Researchers from Johns Hopkins University, for example, have recommended its category be changed from Schedule I to Schedule IV, to reflect the low risk for abuse that its neuroscientists attribute to drugs like shrooms. A tandem of studies also took place between New York University’s prestigious Langone Medical Center and the illustrious digs of Johns Hopkins University, hoping to uncover the effects of the hallucinogen on patients with life-threatening cancers and a psychiatrically diagnosed form of anxiety or depression. The patients were administered two doses, one larger and one smaller, at a distance of five weeks.

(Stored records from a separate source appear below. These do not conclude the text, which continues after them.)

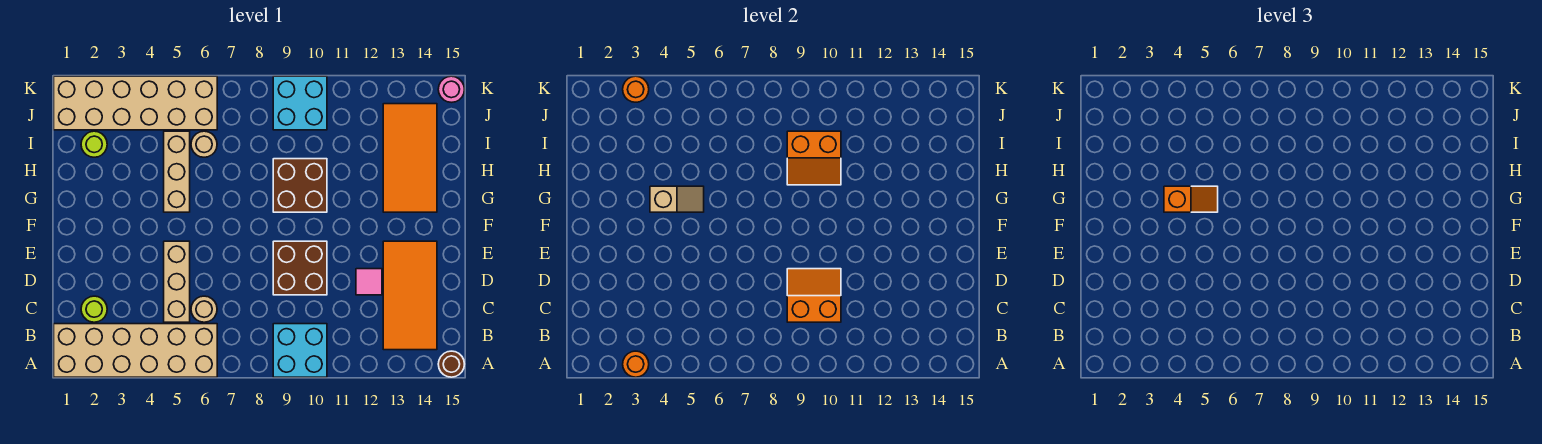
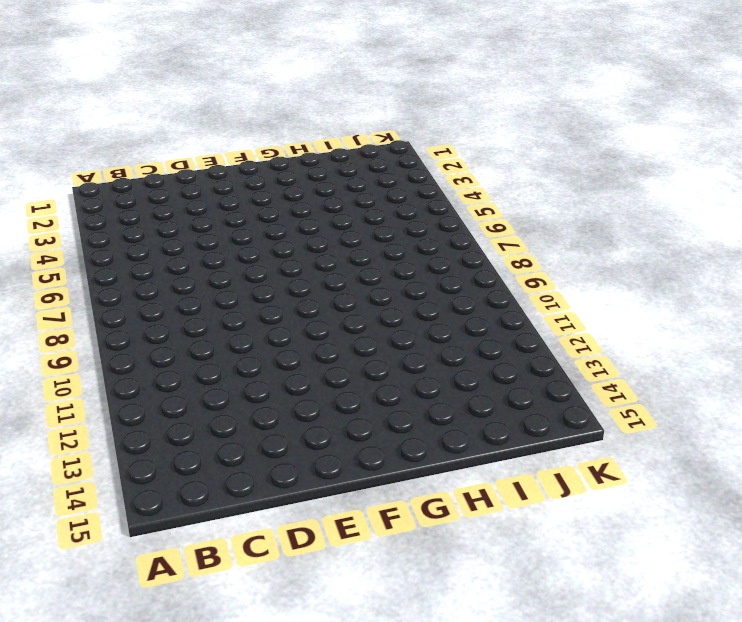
none -> tan 2x6 brick [54,324,217,377]
none -> cyan 2x2 brick [273,324,327,377]
none -> brown 1x1 round brick [438,351,464,377]

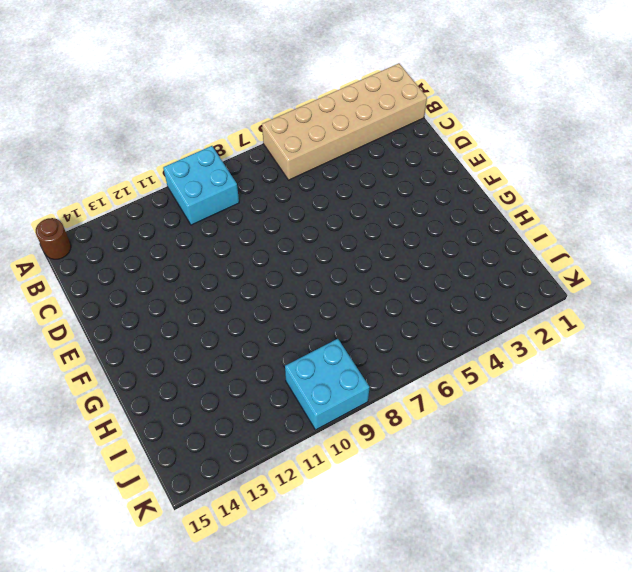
none -> orange 2x4 tile [383,241,437,350]
none -> lime 1x1 round brick [81,296,107,322]
none -> tan 1x3 brick [164,241,190,322]

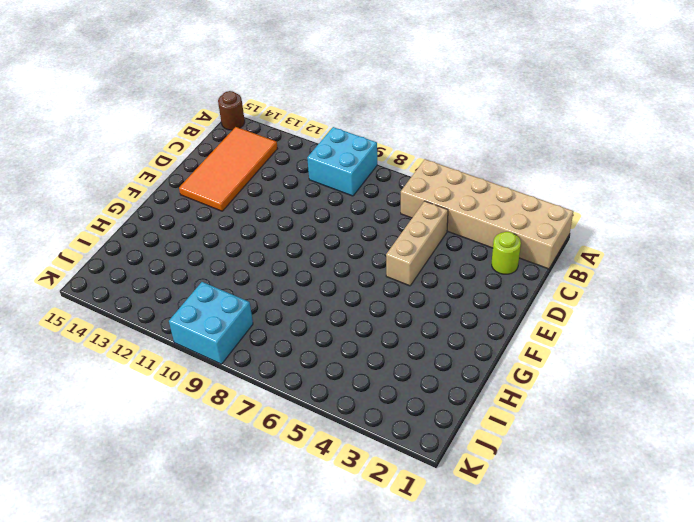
none -> tan 1x1 round brick [191,296,217,322]
none -> brown 2x2 brick [273,241,327,295]
none -> pink 1x1 tile [356,269,382,295]

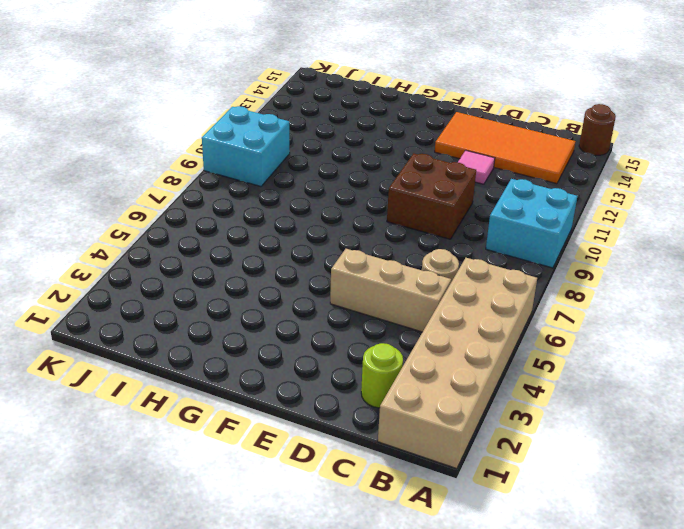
none -> tan 1x3 brick [164,131,190,212]
none -> brown 2x2 brick [273,159,327,212]
none -> orange 2x4 tile [383,104,437,212]

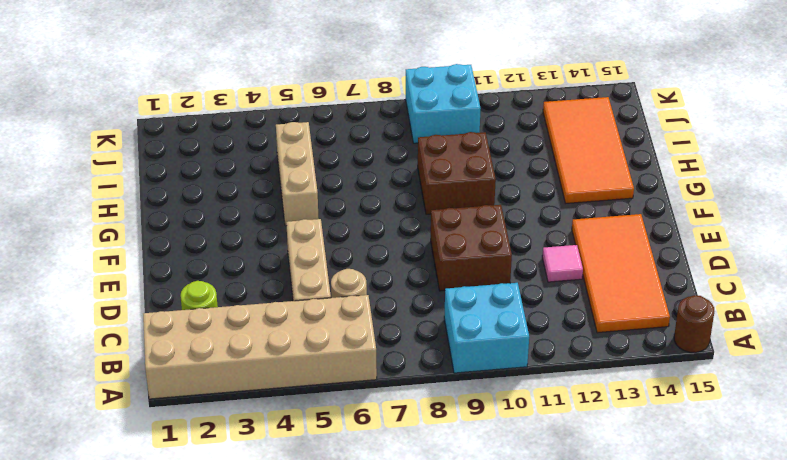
none -> lime 1x1 round brick [81,131,107,157]
none -> tan 1x1 round brick [191,131,217,157]
none -> tan 2x6 brick [54,76,217,130]

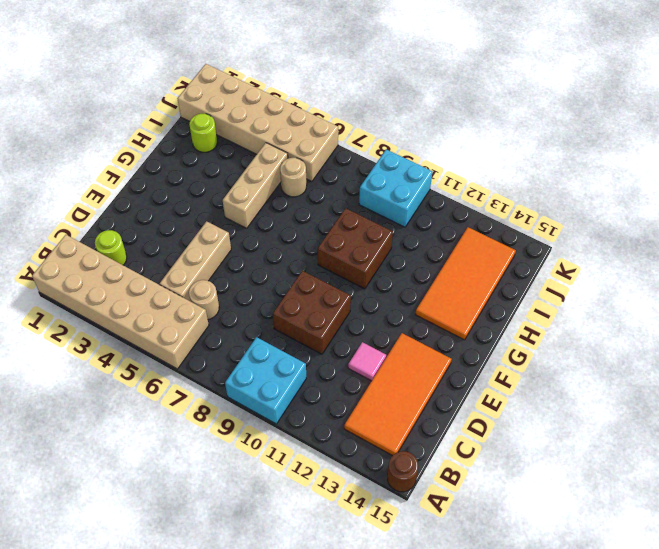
none -> pink 1x1 round brick [438,76,464,102]
none -> orange 1x1 round brick [623,351,649,377]
none -> orange 2x2 slope [787,269,841,322]

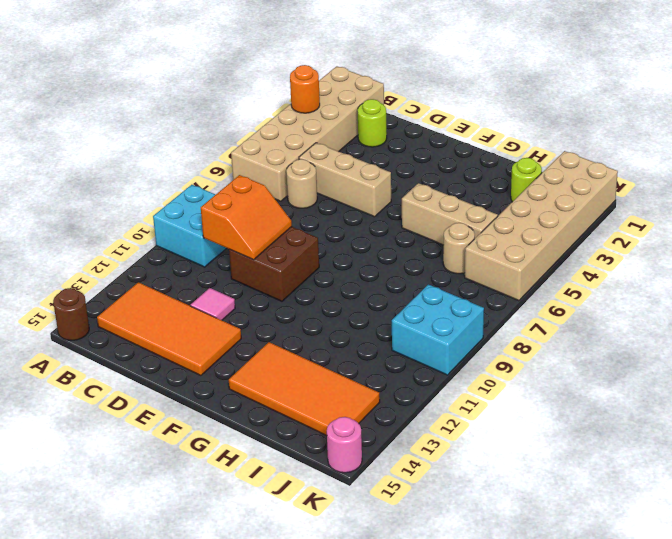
none -> brown 2x2 brick [273,159,327,212]
none -> tan 1x2 slope [650,186,704,212]
none -> orange 2x2 slope [787,131,841,185]

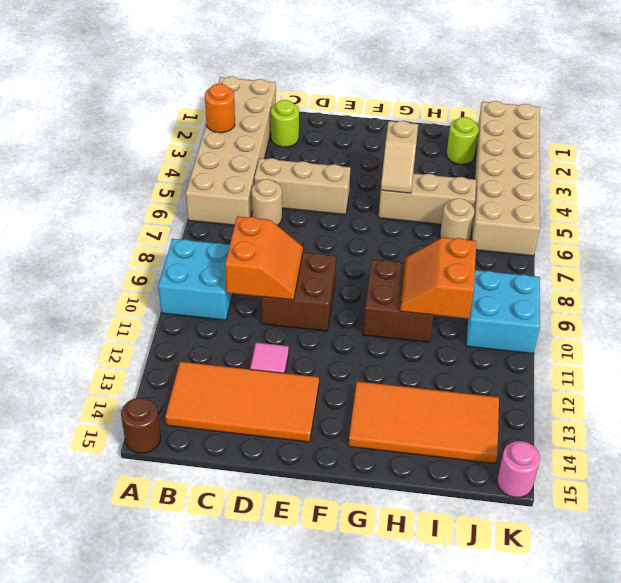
none -> orange 1x1 round brick [623,76,649,102]
none -> orange 1x2 slope [1164,186,1218,212]

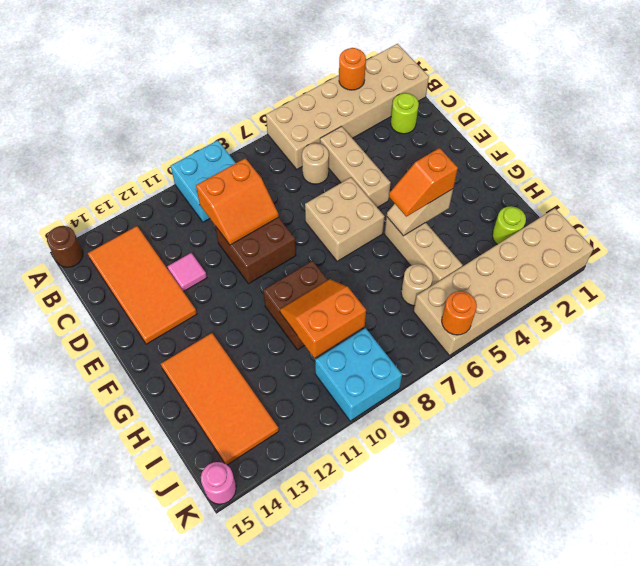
tan 2x2 brick [305,177,385,261] -> none
orange 1x1 round brick [442,291,477,335] -> orange 1x1 round brick moved to [623,76,649,102]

The “Results” section of the paper published in The Journal of Psychopharmacology left little to the imagination: 78% of patients considered themselves less depressed, while 83% considered themselves less anxious. 

But what of that alarming specter called “comedown” that we often associate with a psychoactive drug? What are the side effects? As it turns out, neither of these studies found any serious side effects to the treatment, other than a headache and nausea experienced by around 15 percent of the subjects posthumously. If that weren’t enough, none of the other 2,000 cases of psilocybin use in clinical trials have led to reports of lasting side effects, be those medical or psychiatric. 

That means that amongst the immense clinical numbers crunched by the body of previous studies that suggested Psilocybin’s effectiveness in treating disorders like alcoholism, OCD, and depression, no long-lasting negative side effects have been shown for a restrained, responsible use of hallucinogenic mushrooms, as outlined in the brilliant TED Talk below: 

Despite the excitement, that is not to say that the drug should be taken lightly, nor to say that it cannot be dangerous. As with many drugs, its administration to subjects with certain medical or psychiatric conditions, like those suffering from Schizophrenia-like disorders, is highly dangerous and can cause extremely intense complications. In the same way, unregulated use of the drug, without an appropriate waiting period between doses also has a dauntingly high probability of resulting in unpredictable, dangerous symptoms of medical or psychiatric instability. 

For that reason, as is natural, the rhetoric surrounding psilocybin will never be one that pushes for the legalization of its recreational use. Rather, the push would be, at least initially, for the drug to become a prescribed treatment for cancer-related dread. One of the most recent developments of Psilocybin’s trippy tale is, in fact, that the FDA is actively reviewing research to accept its potential as a “breakthrough therapy” drug for the condition. If this occurs in tandem with the legislative push from the various groups that are forming in California, Colorado and Oregon, it seems that the legislative framework necessary for the initial steps of decriminalization can remarkably come to be. 

Now, though the science we report here paints an incredibly positive picture of a therapeutic consumption of psilocybin, it’s our responsibility to understand that, once more, everyone’s experiences with psychoactive drugs, particularly the one in question, are extremely varied. Unlike non-hallucinogens, the sensory stimuli provided can lead to those temporary adverse reactions which we often colloquially refer to as “bad trips”, just in the same way they can lead to the transcendental experiences many authors and individuals have sung the praises of. What that’s supposed to embody, simply, is that Psilocybin is a much more complicated drug than any other in the decriminalization arena: we do not know enough about its neuro-chemical mode of action, or about its highly individual evocative complications to scratch at the same generalized conception of experience we have matured for Marijuana.

What we need, then, is the dedication to let this body of research grow more and more prosperous. In continuing to experiment with the possible life-changing applications of a peculiarly powerful drug like the one at hand, we construct the framework necessary to establish a holistic, composite conception of its activity. From there, we can begin the process that takes us down the road of decriminalization, and towards the ultimate goal of ameliorating the lives of the thousands of patients that might benefit from it.